We set off from Borkum on sunday evening, following the first channel to memmert:
As each channel is only passable at high water you can only do one watershed per tide – apart from Baltrum which is a very short island. our first evening’s sail got us over the first watershed and we anchored in peace off Memmert, just out of the Memmertbalje.
On Wednesday we were weather-bound in Lauwersoog. Catherine took the bus into Groningen for the day, leaving Skip and I to work on the boat.
One of the jobs which I didn’t have time for before we left Ipswich was to replace the fuseboard and add some more switches.
The old wiring had accumulated over 40 years and we had added to it, meaning that it had some annoying quirks. For example, we had to switch on the compass light in order to use the depth-sounder, and there was no way to turn off the AIS receiver other than switching off everything at the main isolator.
It took all day to unwire the old panel and wire up the replacement. It was a fun day’s work except towards the end when I got annoyed at only having the type of soldering iron that you heat up in a fire (in our case on the gas hob).
By the time we left for Borkum at 5am the next day, almost everything worked again. Except the autohelm and the chart plotter, but I had Catherine to steer and we use the Android tablet instead of the chart plotter at the moment.
Since arriving in Borkum I have got those two things working and fixed a couple of other niggles.

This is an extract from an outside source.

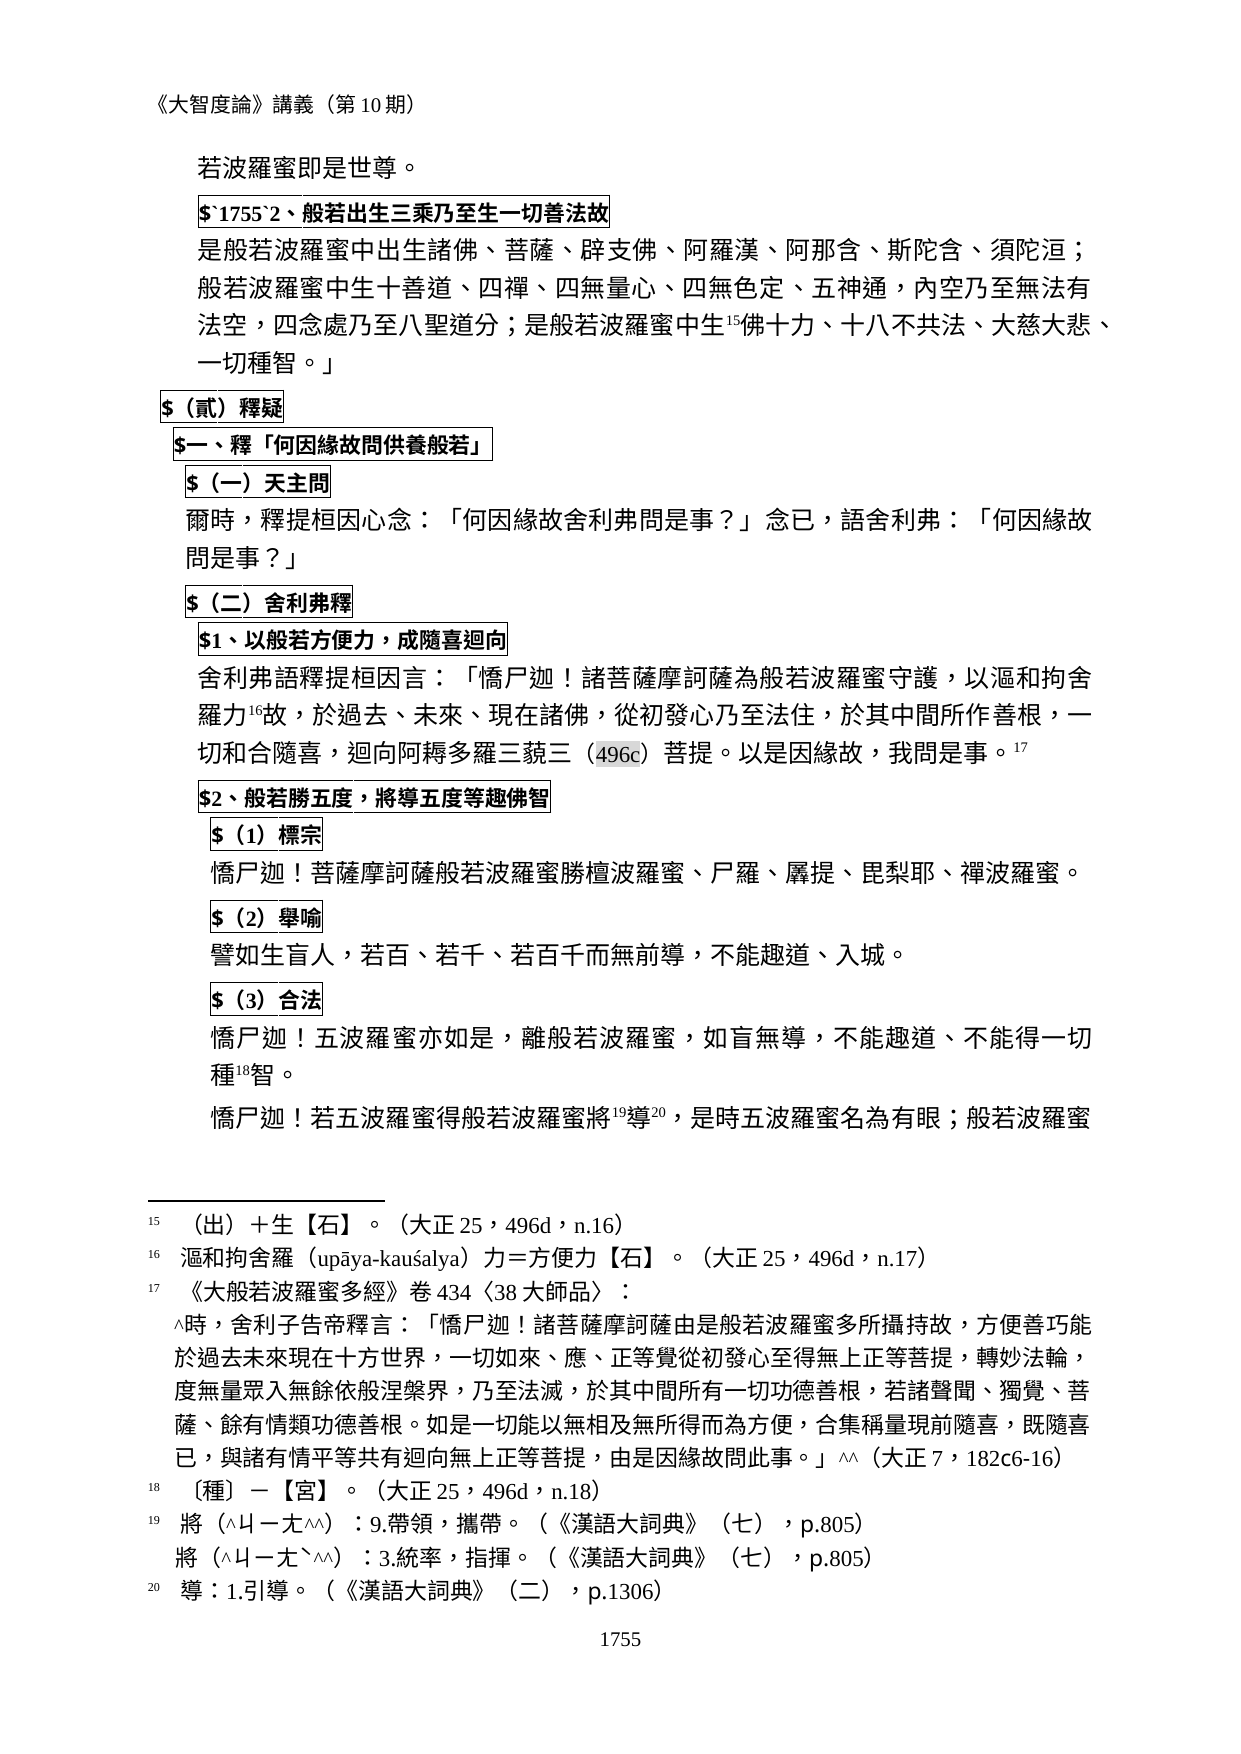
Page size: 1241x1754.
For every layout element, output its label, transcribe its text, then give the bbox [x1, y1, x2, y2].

We have met two interesting singlehanded sailors so far in this trip, both of them Dutchmen.
The first was in Lowestoft, and was on his way north to Norway by a much more direct route than us. He had a relatively modern (1990s?) boat and had made lots of interesting modifications himself, including installing a Torqueedo electric outboard, a movable solar panel, Dyneema rigging and a self-designed carbon fibre wind-vane steering gear. Everything had to be lightweight. We have occasionally checked his progress via AIS since, and he has successfully reached Norway now.
The second was in IJmuiden and was sailing a Contessa 26, the same model as our boat. In fact, his boat was the most similar one to Lizzie which we have ever seen, with almost identical layout and joinery in the cabin. He had done a lot of refurbishment himself and it looked beautiful.
He was sailing in company with his parents who were sailing a Contessa 32. His dad was a massive Contessa fan and this had obviously rubbed off on the son. He claimed the boat was really easy to singlehand, even with a spinnaker, but he got his first boat aged 4 and was now in his mid 20s so has probably had more practice than us.
He had a wind vane steering system which was very similar to the one I’m halfway through building, and I got some good ideas for simplifying the design.
He was flying a large pennant on the backstay with a single large spot on it. Apparently this is the standard signal denoting a solo sailor, and sometimes means the lock-keepers are sympathetic.